Les choses peuvent vite changer au hockey, surtout en juin. En une transaction, Marc Bergevin s’est doté de l’espace suffisant sous le plafond salarial pour attirer un gros joueur autonome, dans le marché qui s’ouvre aujourd’hui, à compter de midi. Il reste maintenant à voir s’il sera en mesure de l’utiliser.

Bergevin a échangé l’attaquant Andrew Shaw aux Blackhawks de Chicago, hier, et a ainsi libéré 3,9 millions sous le plafond salarial, et ce, pour chacune des trois prochaines saisons.

La transaction se lit donc comme suit : 

- Andrew Shaw - choix de 7e tour en 2020

contre

- choix de 2e tour en 2020 - choix de 3e tour en 2021 - choix de 7e tour en 2021

Plus tard dans la journée, Bergevin a également cédé l’attaquant Nicolas Deslauriers aux Ducks d’Anaheim, contre un choix de 4e tour en 2020. Le contrat de Deslauriers était valide pour une autre année, à un salaire de 950 000 $.

Dans son cas, cependant, l’économie n’est que théorique. Deslauriers ne semblait plus faire partie des plans de Claude Julien, qui le laissait régulièrement de côté en fin de saison. S’il avait été cédé à Laval, son salaire n’aurait pas compté sous le plafond salarial puisqu’il est inférieur à 1,075 million, le crédit auquel ont droit les équipes qui « enterrent » un contrat de la LNH dans la Ligue américaine.

L’espace libéré par le contrat de Shaw, par contre, est nettement plus considérable. On l’écrivait samedi : le CH bénéficiait de trop peu de marge de manœuvre pour espérer attirer un joueur d’impact. C’est d’autant plus vrai maintenant qu’il est confirmé que les contrats de Karl Alzner et de Dale Weise ne seront pas rachetés. Si Bergevin était incapable d’échanger ces joueurs et qu’ils étaient cédés à Laval, ils compteraient tout de même pour un total de 4,85 millions sous le plafond salarial la saison prochaine.

En tenant pour acquis que Weise et Alzner amorceront la saison à Laval, le Tricolore compte actuellement 16,5 millions d’espace sous le plafond. Joel Armia et Artturi Lehkonen sont en attente d’un nouveau contrat, et l’équipe devrait embaucher aujourd’hui un gardien numéro deux. Il est raisonnable de projeter une facture de 6,5 millions pour ces trois joueurs, ce qui laisse donc approximativement 10 millions de marge de manœuvre à Bergevin.
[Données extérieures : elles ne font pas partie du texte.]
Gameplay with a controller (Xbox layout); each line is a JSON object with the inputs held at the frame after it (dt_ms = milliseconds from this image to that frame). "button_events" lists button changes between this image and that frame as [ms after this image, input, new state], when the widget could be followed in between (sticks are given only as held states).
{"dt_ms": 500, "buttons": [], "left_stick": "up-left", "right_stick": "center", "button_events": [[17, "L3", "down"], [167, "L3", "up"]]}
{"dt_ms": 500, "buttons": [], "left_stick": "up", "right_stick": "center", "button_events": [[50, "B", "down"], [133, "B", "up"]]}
Il reste maintenant à voir comment il utilisera cet espace. Le directeur général des Blackhawks, Stan Bowman, a indiqué hier soir en conférence téléphonique que le Canadien n’était « vraiment pas intéressé » à échanger Shaw lors des premières discussions. Tout indique qu’il y a eu un fait nouveau ces derniers jours pour en arriver à ce dénouement. Pourquoi la situation a-t-elle changé ?

Rappelons que les équipes de la LNH ont droit, depuis hier, de s’entretenir avec les futurs joueurs autonomes. Certaines ententes semblent d’ailleurs déjà réglées, notamment Sergeï Bobrovsky chez les Panthers, Mats Zuccarello chez le Wild et Joe Pavelski chez les Stars.
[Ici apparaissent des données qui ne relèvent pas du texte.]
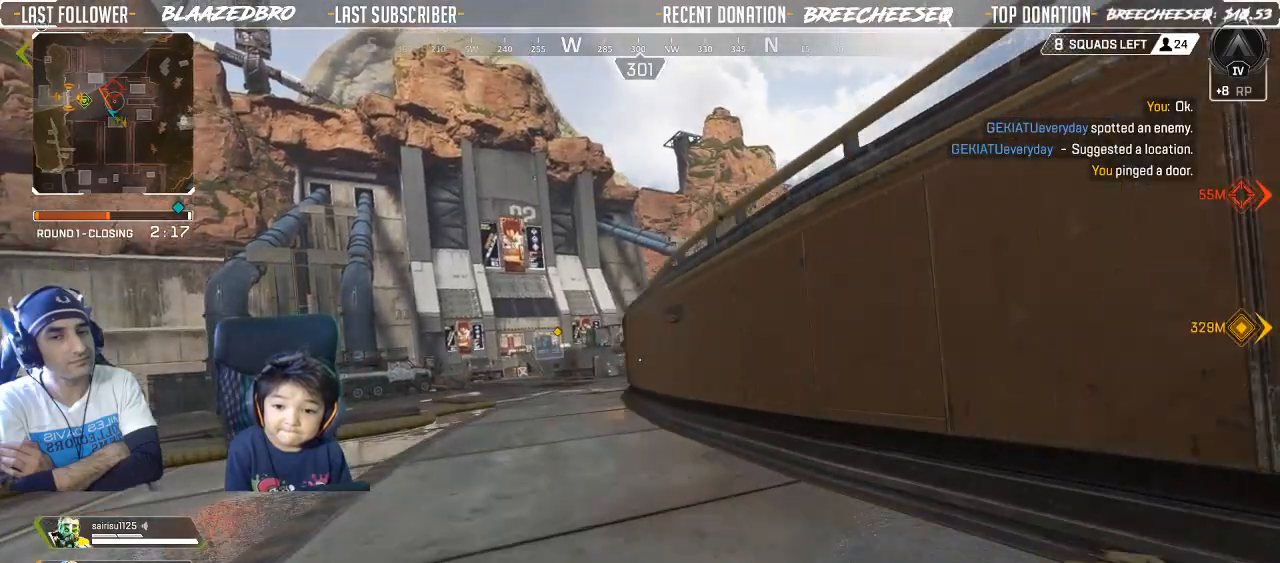
{"dt_ms": 1000, "buttons": [], "left_stick": "up", "right_stick": "center", "button_events": []}
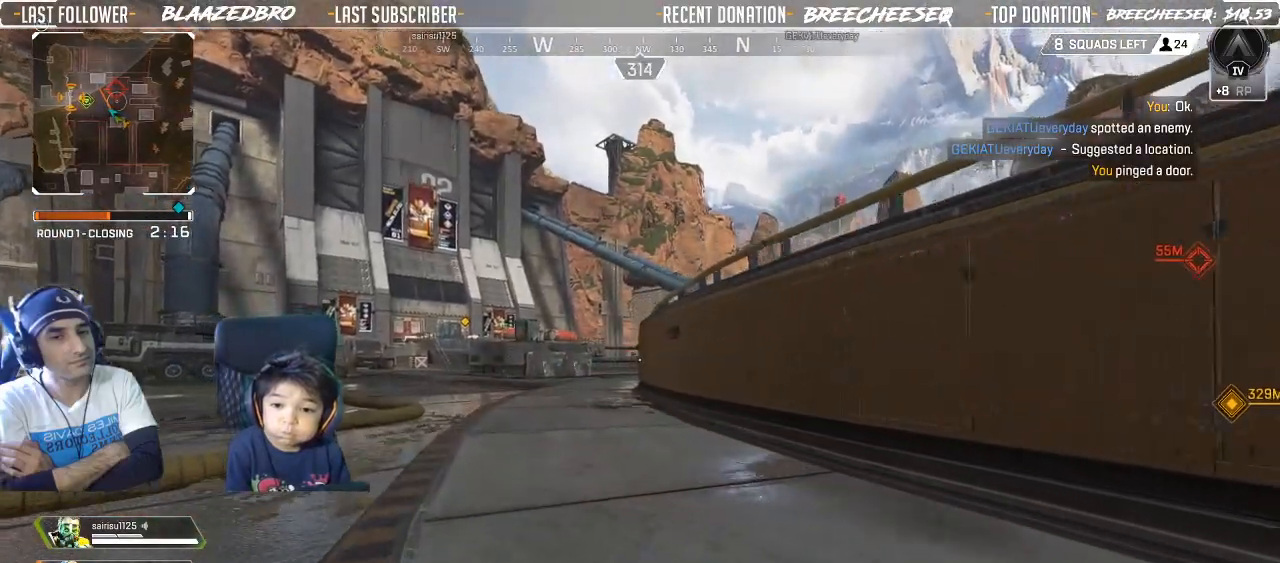
{"dt_ms": 500, "buttons": [], "left_stick": "up", "right_stick": "center", "button_events": []}
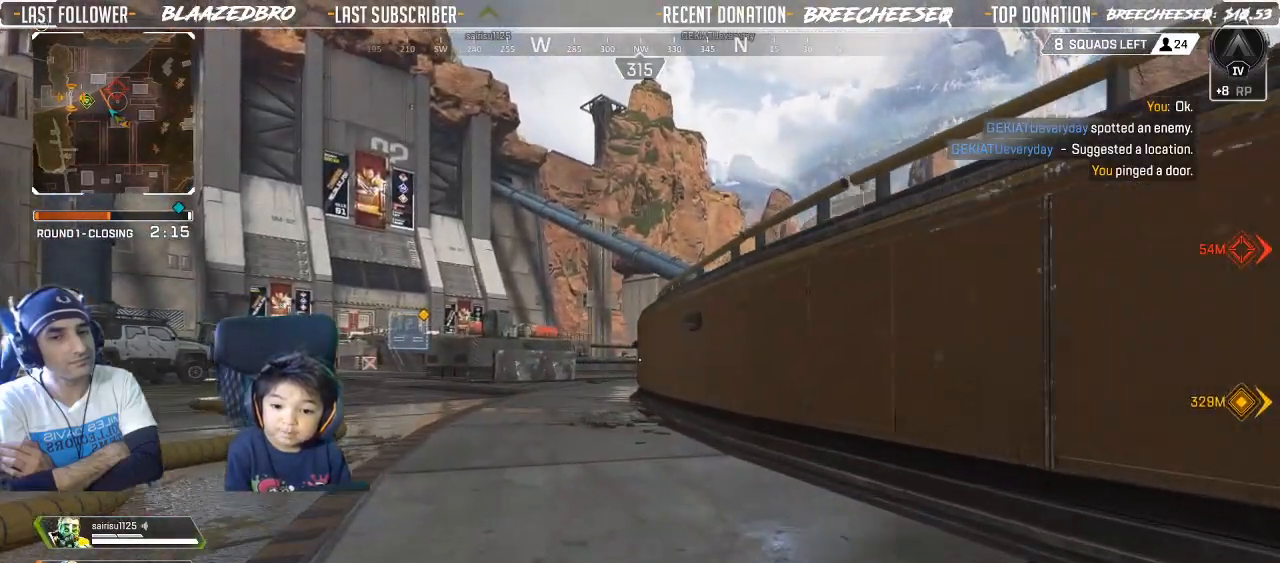
{"dt_ms": 500, "buttons": [], "left_stick": "up", "right_stick": "center", "button_events": []}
À Montréal, les yeux sont évidemment tournés vers Matt Duchene, qui a rencontré l’organisation du Canadien cette semaine. Mais le confrère de Sportsnet Chris Johnston a affirmé tard hier soir que Duchene s’était entendu avec les Predators de Nashville.
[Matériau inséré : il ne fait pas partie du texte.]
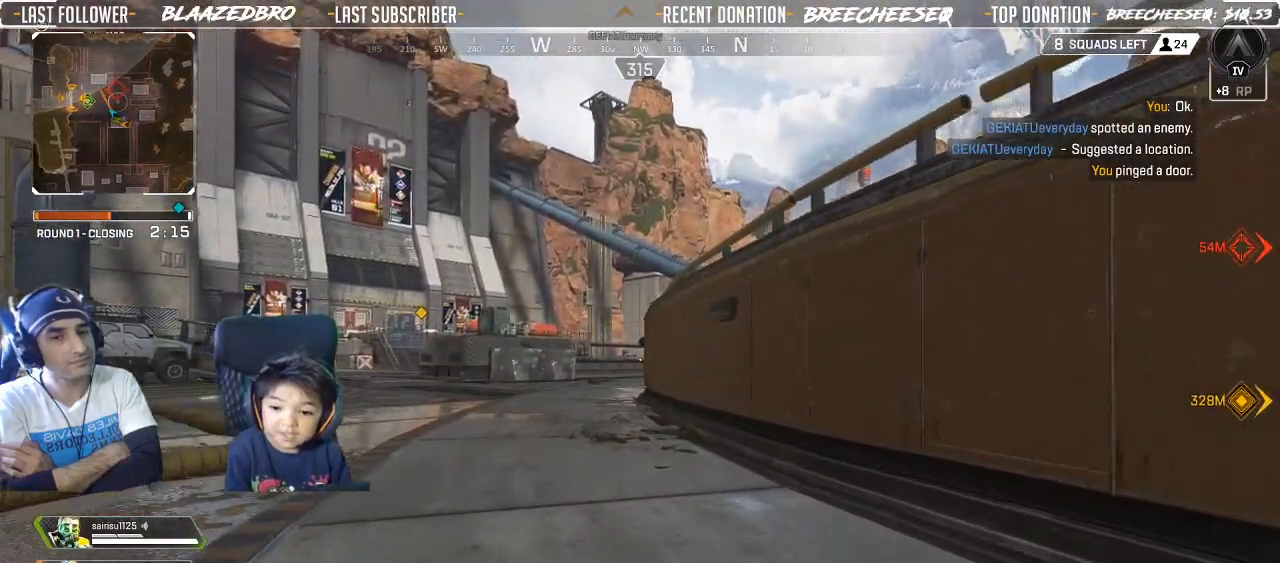
{"dt_ms": 500, "buttons": [], "left_stick": "center", "right_stick": "right", "button_events": [[383, "DPAD_RIGHT", "down"], [500, "DPAD_RIGHT", "up"]]}
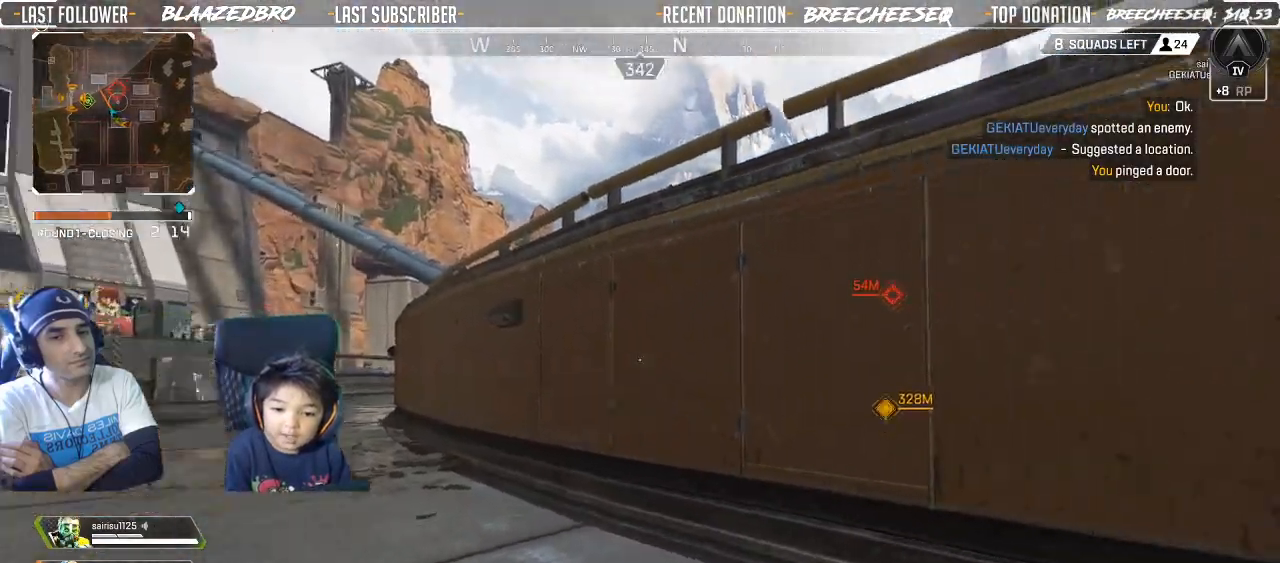
{"dt_ms": 500, "buttons": [], "left_stick": "up", "right_stick": "center", "button_events": [[267, "A", "down"], [300, "L3", "down"], [400, "A", "up"], [433, "L3", "up"]]}
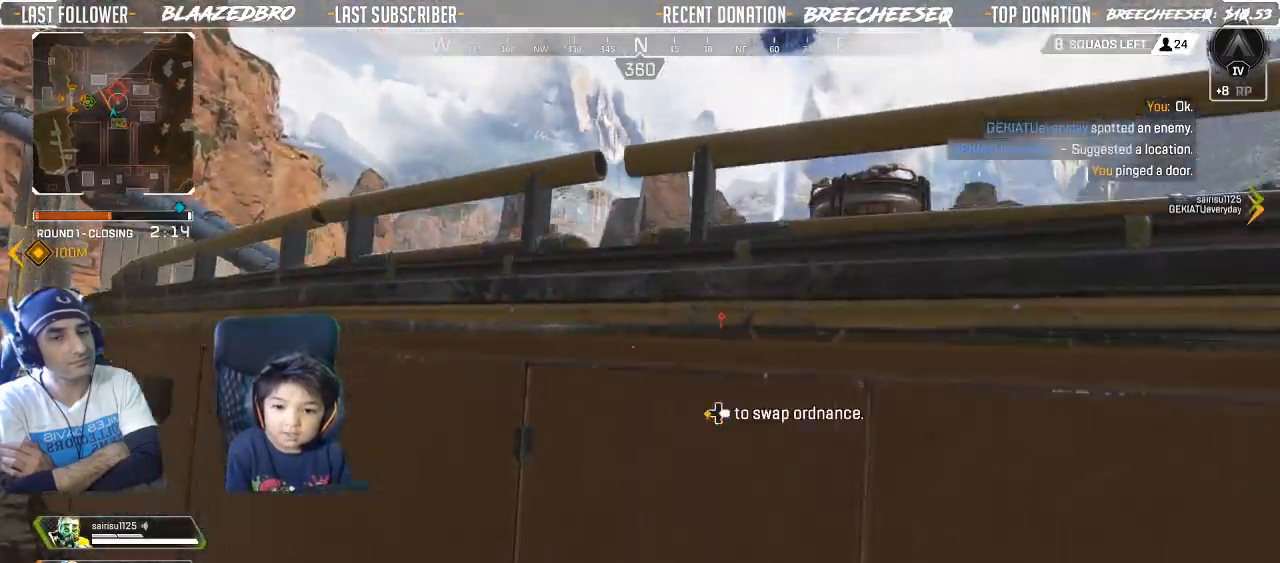
{"dt_ms": 500, "buttons": [], "left_stick": "up-right", "right_stick": "right", "button_events": [[117, "A", "down"], [217, "A", "up"]]}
PHOTO AARON DOSTER, ARCHIVES USA TODAY SPORTS

Matt Duchene

L’ailier Anders Lee, un marqueur naturel fort comme Louis Cyr, fait également jaser, et le journaliste du Minnesota Michael Russo a affirmé hier que le Tricolore s’intéressait au défenseur gaucher Jake Gardiner.

Il reste aussi l’option nucléaire, soit la possibilité de présenter une offre hostile à un des nombreux joueurs autonomes avec compensation. Cette liste comprend notamment Mitch Marner, Patrik Laine, Mikko Rantanen, Sebastian Aho et Charlie McAvoy. C’est toutefois une option hautement risquée, car l’équipe qui possède les droits sur ledit joueur a le loisir d’égaler l’offre. Montréal pourrait ainsi déposer une offre, ensuite égalée, puis se retrouverait le bec à l’eau avec 10 millions à dépenser et aucun joueur d’impact à qui l’offrir…

Kinkaid, l’heureux élu ?

On mentionnait que le Canadien allait embaucher un gardien numéro deux aujourd’hui. Selon nos informations, tout indique que ce serait Keith Kinkaid. C’est aussi ce qu’affirme Elliotte Friedman, de Sportsnet.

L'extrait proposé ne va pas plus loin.